The answer is provided in California Penal Code § 32(a)(1), which states, “Any person convicted of a nonviolent felony offense and sentenced to state prison shall be eligible for parole consideration after completing the full term for his or her primary offense.” The reference to “sentenced” and “convicted” has been interpreted to refer to the conviction for which the inmate is presently serving a state prison sentence, rather than time related to a prior conviction in that person’s criminal history.
Applying this to an actual case is helpful to better understand this general rule. In 1998, Gregory Gadlin was convicted of assault with a deadly weapon (Penal Code § 245(a)(1)) and found true two allegations that he had two prior serious felony convictions (Penal Code § 667(a)(1), which were a 1984 conviction for forcible rape (Penal Code § 261, former subdivision (2)) and a 1986 conviction for forcible child molestation (Penal Code § 288(b)).
In 2006, the United States District Court for the Central District of California granted Gadlin’s writ for a petition of habeas corpus and directed the State of California to provide him with a new trial.
That trial proceeded in 2007. In it, a downtown Los Angeles jury at the Clara Shortridge Foltz courthouse (“CCB”) again convicted Gregory Gadlin of assault with a deadly weapon.
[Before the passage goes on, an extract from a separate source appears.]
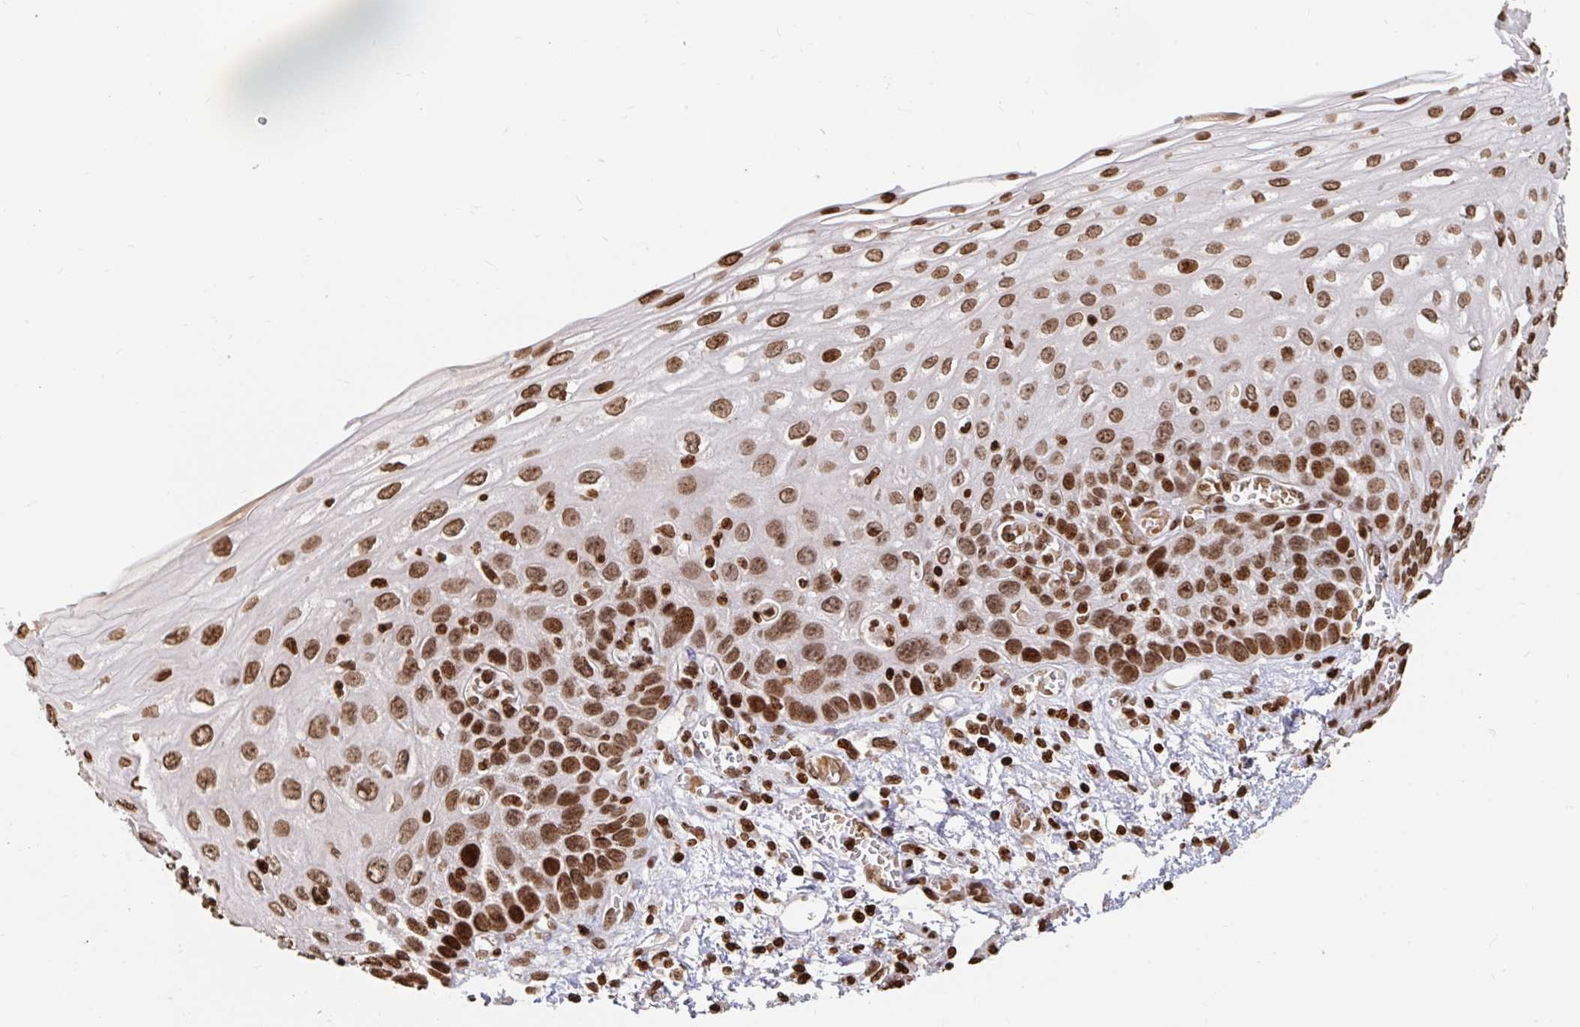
{"staining": {"intensity": "strong", "quantity": ">75%", "location": "nuclear"}, "tissue": "esophagus", "cell_type": "Squamous epithelial cells", "image_type": "normal", "snomed": [{"axis": "morphology", "description": "Normal tissue, NOS"}, {"axis": "morphology", "description": "Adenocarcinoma, NOS"}, {"axis": "topography", "description": "Esophagus"}], "caption": "Immunohistochemical staining of normal esophagus exhibits strong nuclear protein positivity in approximately >75% of squamous epithelial cells. (Brightfield microscopy of DAB IHC at high magnification).", "gene": "H2BC5", "patient": {"sex": "male", "age": 81}}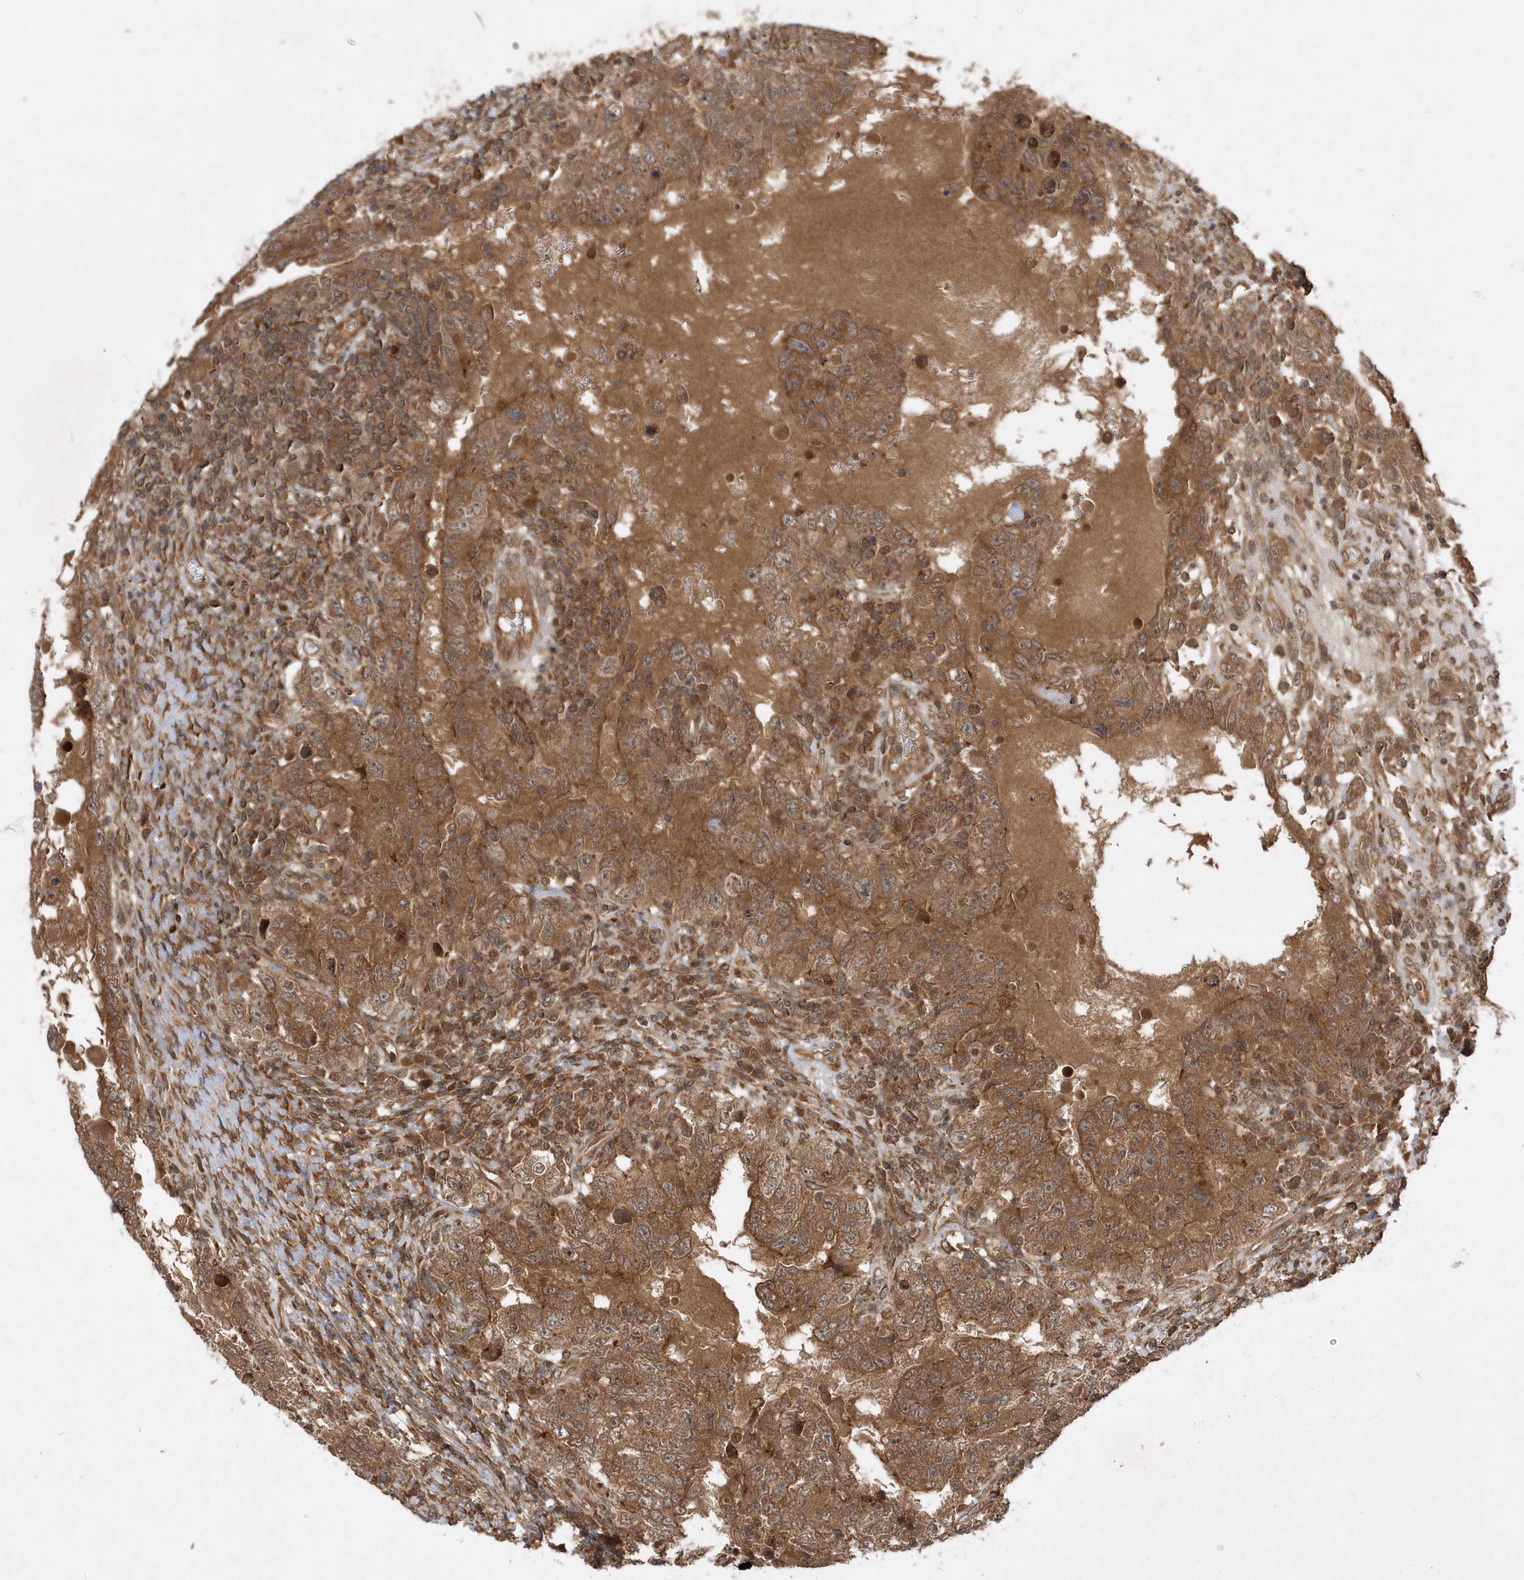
{"staining": {"intensity": "moderate", "quantity": ">75%", "location": "cytoplasmic/membranous"}, "tissue": "testis cancer", "cell_type": "Tumor cells", "image_type": "cancer", "snomed": [{"axis": "morphology", "description": "Carcinoma, Embryonal, NOS"}, {"axis": "topography", "description": "Testis"}], "caption": "This photomicrograph exhibits embryonal carcinoma (testis) stained with IHC to label a protein in brown. The cytoplasmic/membranous of tumor cells show moderate positivity for the protein. Nuclei are counter-stained blue.", "gene": "GFM2", "patient": {"sex": "male", "age": 26}}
The judge in CCB, William Ryan, sentenced Gadlin to twenty-five years to life pursuant to the Three Strikes law (Penal Code §§ 667(b)-(i) and 1170.12), plus an additional term of ten years, consisting of five years for each of his prior serious felonies, to a total time of 35 years to life.
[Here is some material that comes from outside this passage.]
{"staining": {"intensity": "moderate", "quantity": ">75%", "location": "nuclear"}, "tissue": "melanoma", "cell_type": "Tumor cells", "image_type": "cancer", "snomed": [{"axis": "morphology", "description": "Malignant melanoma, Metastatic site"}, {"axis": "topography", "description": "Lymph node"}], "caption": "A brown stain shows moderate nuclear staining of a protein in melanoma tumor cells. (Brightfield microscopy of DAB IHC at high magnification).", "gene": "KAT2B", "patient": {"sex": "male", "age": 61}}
On November 8, 2016, voters approved Proposition 57. On November 22, 2017, Gadlin filed a habeas corpus petition in the superior court, challenging his exclusion for early parole by CDCR.
On March 2, 2018, the superior court denied his petition, finding that Gadlin was not eligible to early parole consideration because he had been sentenced as a third-strike offender.
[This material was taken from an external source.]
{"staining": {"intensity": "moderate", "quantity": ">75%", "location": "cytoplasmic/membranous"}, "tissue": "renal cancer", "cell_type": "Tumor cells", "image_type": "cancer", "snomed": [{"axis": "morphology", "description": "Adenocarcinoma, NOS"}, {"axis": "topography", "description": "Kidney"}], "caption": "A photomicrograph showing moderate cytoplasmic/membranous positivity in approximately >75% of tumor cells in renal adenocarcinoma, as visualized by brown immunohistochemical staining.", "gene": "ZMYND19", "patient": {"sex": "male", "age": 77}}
On May 7, 2018, Gadlin filed a habeas corpus petition in the California Court of Appeal, Second Appellate District (downtown Los Angeles), again challenging CDCR’s regulations denying him eligibility for early parole consideration because he was a third-striker.
The Second Appellate District agreed with Gadlin and found that CDCR’s regulations making him ineligible because he was a third-strike offender and a registered sex offender were improper.
The Second Appellate District, in In re Gregory Gadlin
(2019 DJDAR 733), found first that Gadlin’s underlying conviction for assault with a deadly weapon (Penal Code § 245(a)(1) was a non-violent felony. The court also found that Proposition 57’s exclusion from early parole consideration for someone with a conviction for a sex offense requiring registration under Penal Code § 290 only applied to the current offense for which someone was convicted and sentenced to prison, not a prior sex offense like Gadlin had from 1984 and 1986.
Moreover, the Second Appellate District found that the two five-year enhancements that were added to Gadlin’s sentence were not part of the “primary offense” as Prop 57 described “primary offense.” For Gadlin, the “primary offense” for which he was sentenced and serving a sentence was the assault with a deadly weapon conviction only, which does not require registration as a sex offender.
It should be noted that this ruling only permits Gadlin early parole consideration, not release. The Board of Parole Hearings will be permitted to consider Gadlin’s full criminal history, including his prior sex offenses, in deciding whether a grant of early parole is warranted under California Penal Code § 3041(b) and California Code of Regulations, Title 15, § 2449.32(c).
Gadlin has been in custody now since at least 1998, or 21 years, so an early parole hearing would be soon or even immediately (as it may have passed already), we’d think, as the full term for the underlying offense, the assault with a deadly weapon charge, is twenty-five years.